#### [EXCERPT PROVIDED]

I have the following problem:

Input: two sets of intervals $S$ and $T$ (all endpoints are integers).
Query: is there a monotone bijection $f:S \to T$?

The bijection is monotone w.r.t. the set inclusion order on $S$ and $T$. $$\forall X\subseteq Y \in S, \ f(X) \subseteq f(Y)$$

[I am not requiring the reverse condition here. Update: if the reverse condition were required, i.e., $\forall X, Y, X\subseteq Y \Leftrightarrow f(X) \subseteq f(Y)$, then this would be in PTIME because it amounts to isomorphism testing of the corresponding inclusion posets (which have order dimension 2 by construction), which is in PTIME by Möhring, Computationally Tractable Classes of Ordered Sets, Theorem 5.10, p. 61.]

The problem is in $\mathsf{NP}$: we can check efficiently if a given $f$ is a monotone bijection.

Is there a polynomial-time algorithm for this problem? Or is it $\mathsf{NP}$-hard?

The question can be stated more generally as existence of a monotone bijection between two given posets of order dimension 2.

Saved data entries
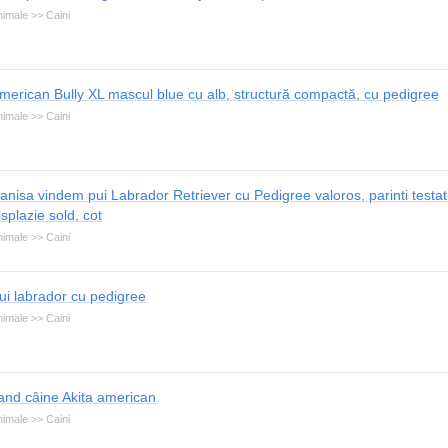
imale >> Caini
merican Bully XL mascul blue cu alb, structură compactă, cu pedigree
imale >> Caini
anisa vindem pui Labrador Retriever cu Pedigree valoros, parinti testat
isplazie sold, cot
imale >> Caini
ui labrador cu pedigree
imale >> Caini
and câine Akita american
imale >> Caini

#### [TASK BRIEF]
Please decide whether each of these statements agrees with the interval bijection question, answering yes or no and quoting the deciding words from it. (a) All endpoints of the intervals in both input sets are integers. (b) The question requires the reverse condition of monotonicity. (c) The question states that the problem is NP-hard.

#### [SOLUTION TO THIS PROBLEM]
(a) Yes: "Input: two sets of intervals $S$ and $T$ (all endpoints are integers)."
(b) No: "I am not requiring the reverse condition here."
(c) No: "Is there a polynomial-time algorithm for this problem? Or is it $\mathsf{NP}$-hard?"